Governors Can’t Stop Obama on Refugees, but Congress Can

The Associated Press
The Associated Press

More than half of America’s fifty governors—including a Democrat—refuse to accept President Obama’s Syrian refugees. Unfortunately for them, federal law allows the president to resettle as many refugees as he wants. But Congress can stop him.

Barack Obama has said that he will continue his plan to bring in Syrian refugees. But 31 governors—including Gov. Maggie Wood Hassan, the Democrat who leads New Hampshire—have publicly declared that they will not allow Obama to settle refugees in their states.

The governors are wrong, at least in part. Federal law, found at 8 U.S.C. § 1157(a)(1), authorizes any president to admit whatever number of refugees he believes “is justified by humanitarian concerns or is otherwise in the national interest.” The sections and subsection of the United States Code following that provision continue to lay out broad presidential powers, granting him all the authority he needs to bring in Syrian refugees.

But governors command state offices that are an integral part of this refugee-resettlement process. Governors can order their state personnel not to lift a finger to help the Obama administration, or to spend a single dollar of state money on the project. Obama would have to assign federal agents to bring these refugees to America, fly them to their new state, drive them to their new house (which the federal government would have to obtain for them), and take care of the all the logistical and physical needs that normally state and local staffs would handle or assist.

Obama can’t make the governors cooperate. In the 1997 case United States v. Printz, the Supreme Court declared that the Tenth Amendment’s limits on federal power include that no branch of the federal government—Congress, the Supreme Court, or the president—can require state or local officers to implement or assist any federal law or program. This anti-commandeering principle is a cornerstone of the constitutional system. The states are co-sovereigns with the federal government, equal in power and authority with Washington, D.C. The federal government has whatever powers the Constitution grants to it, with all other powers reserved to the states.

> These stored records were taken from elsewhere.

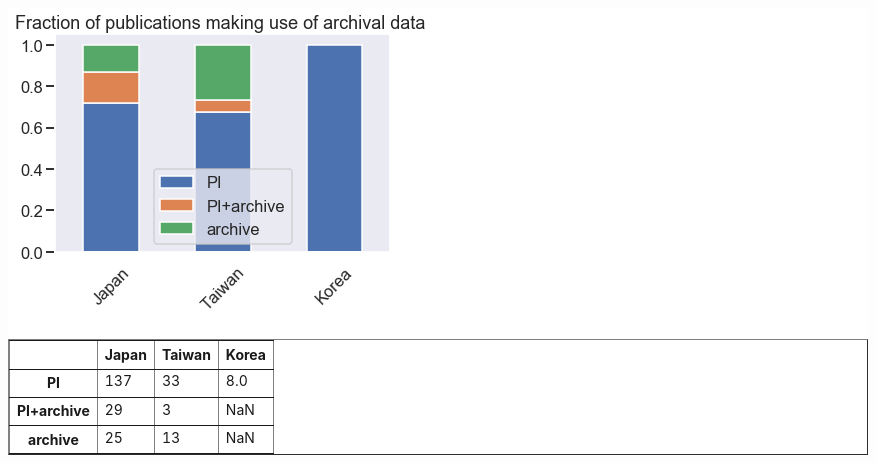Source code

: 
![png](./Visualization_18_0.png)



<div>
<style scoped>
    .dataframe tbody tr th:only-of-type {
        vertical-align: middle;
    }

    .dataframe tbody tr th {
        vertical-align: top;
    }

    .dataframe thead th {
        text-align: right;
    }
</style>
<table border="1" class="dataframe">
  <thead>
    <tr style="text-align: right;">
      <th></th>
      <th>Japan</th>
      <th>Taiwan</th>
      <th>Korea</th>
    </tr>
  </thead>
  <tbody>
    <tr>
      <th>PI</th>
      <td>137</td>
      <td>33</td>
      <td>8.0</td>
    </tr>
    <tr>
      <th>PI+archive</th>
      <td>29</td>
      <td>3</td>
      <td>NaN</td>
    </tr>
    <tr>
      <th>archive</th>
      <td>25</td>
      <td>13</td>
      <td>NaN</td>
    </tr>
  </tbody>
</table>
</div>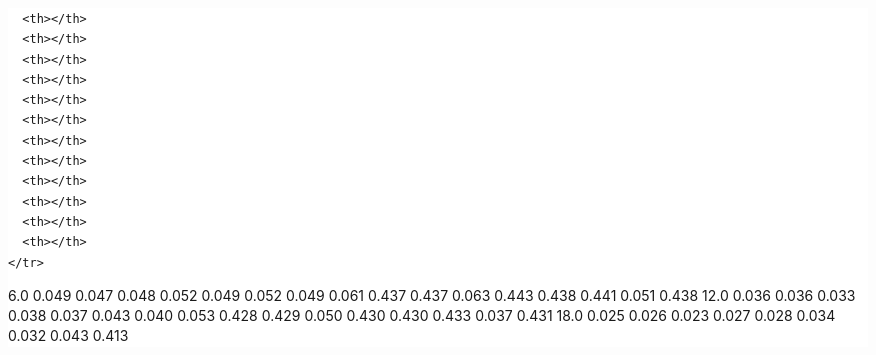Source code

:       <th></th>
      <th></th>
      <th></th>
      <th></th>
      <th></th>
      <th></th>
      <th></th>
      <th></th>
      <th></th>
      <th></th>
      <th></th>
      <th></th>
    </tr>
  </thead>
  <tbody>
    <tr>
      <th>6.0</th>
      <td>0.049</td>
      <td>0.047</td>
      <td>0.048</td>
      <td>0.052</td>
      <td>0.049</td>
      <td>0.052</td>
      <td>0.049</td>
      <td>0.061</td>
      <td>0.437</td>
      <td>0.437</td>
      <td>0.063</td>
      <td>0.443</td>
      <td>0.438</td>
      <td>0.441</td>
      <td>0.051</td>
      <td>0.438</td>
    </tr>
    <tr>
      <th>12.0</th>
      <td>0.036</td>
      <td>0.036</td>
      <td>0.033</td>
      <td>0.038</td>
      <td>0.037</td>
      <td>0.043</td>
      <td>0.040</td>
      <td>0.053</td>
      <td>0.428</td>
      <td>0.429</td>
      <td>0.050</td>
      <td>0.430</td>
      <td>0.430</td>
      <td>0.433</td>
      <td>0.037</td>
      <td>0.431</td>
    </tr>
    <tr>
      <th>18.0</th>
      <td>0.025</td>
      <td>0.026</td>
      <td>0.023</td>
      <td>0.027</td>
      <td>0.028</td>
      <td>0.034</td>
      <td>0.032</td>
      <td>0.043</td>
      <td>0.413</td>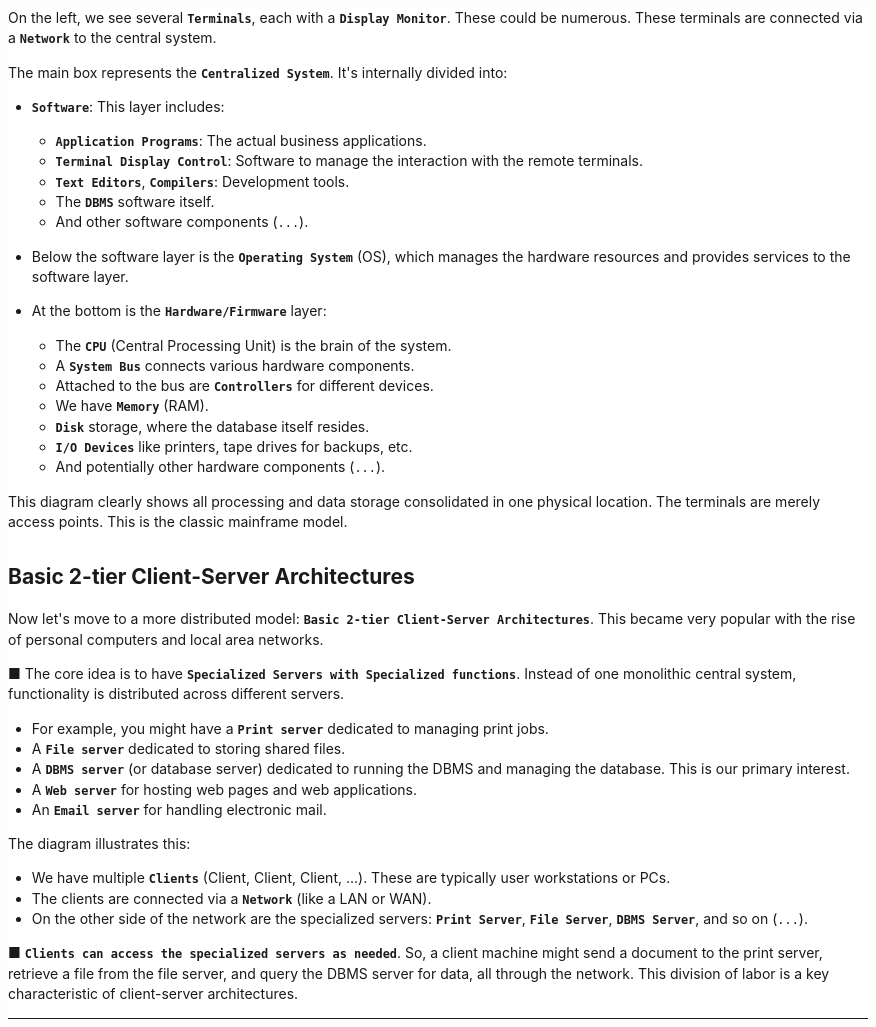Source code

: On the left, we see several **`Terminals`**, each with a **`Display Monitor`**. These could be numerous. These terminals are connected via a **`Network`** to the central system.

The main box represents the **`Centralized System`**. It's internally divided into:

*   **`Software`**: This layer includes:
    *   **`Application Programs`**: The actual business applications.
    *   **`Terminal Display Control`**: Software to manage the interaction with the remote terminals.
    *   **`Text Editors`**, **`Compilers`**: Development tools.
    *   The **`DBMS`** software itself.
    *   And other software components (`...`).

*   Below the software layer is the **`Operating System`** (OS), which manages the hardware resources and provides services to the software layer.

*   At the bottom is the **`Hardware/Firmware`** layer:
    *   The **`CPU`** (Central Processing Unit) is the brain of the system.
    *   A **`System Bus`** connects various hardware components.
    *   Attached to the bus are **`Controllers`** for different devices.
    *   We have **`Memory`** (RAM).
    *   **`Disk`** storage, where the database itself resides.
    *   **`I/O Devices`** like printers, tape drives for backups, etc.
    *   And potentially other hardware components (`...`).

This diagram clearly shows all processing and data storage consolidated in one physical location. The terminals are merely access points. This is the classic mainframe model.

<div class="page-break"></div>

## Basic 2-tier Client-Server Architectures

Now let's move to a more distributed model: **`Basic 2-tier Client-Server Architectures`**. This became very popular with the rise of personal computers and local area networks.

■ The core idea is to have **`Specialized Servers with Specialized functions`**. Instead of one monolithic central system, functionality is distributed across different servers.
*   For example, you might have a **`Print server`** dedicated to managing print jobs.
*   A **`File server`** dedicated to storing shared files.
*   A **`DBMS server`** (or database server) dedicated to running the DBMS and managing the database. This is our primary interest.
*   A **`Web server`** for hosting web pages and web applications.
*   An **`Email server`** for handling electronic mail.

The diagram illustrates this:
*   We have multiple **`Clients`** (Client, Client, Client, ...). These are typically user workstations or PCs.
*   The clients are connected via a **`Network`** (like a LAN or WAN).
*   On the other side of the network are the specialized servers: **`Print Server`**, **`File Server`**, **`DBMS Server`**, and so on (`...`).

■ **`Clients can access the specialized servers as needed`**. So, a client machine might send a document to the print server, retrieve a file from the file server, and query the DBMS server for data, all through the network. This division of labor is a key characteristic of client-server architectures.

---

But Congress can stop Obama. Congress has plenary power over immigration, including admitting refugees. Congress can change federal law at any time. Congress can also refuse to renew funding for Obama to resettle refugees and insert explicit language into annual appropriations laws forbidding the various agencies of the federal government from spending a single dollar of federal money or assigning a single federal agent to carry out Obama’s resettlement efforts.

Obama wouldn’t even be able to drive the moving truck himself, because he wouldn’t be authorized to put fuel in the gas tank.

So Obama has a number of things he can do at the moment to carry out his plan, but it is a plan that would take years to carry out. Governors can make him go it alone from Day One, and Congress can make sure that his program’s days are numbered.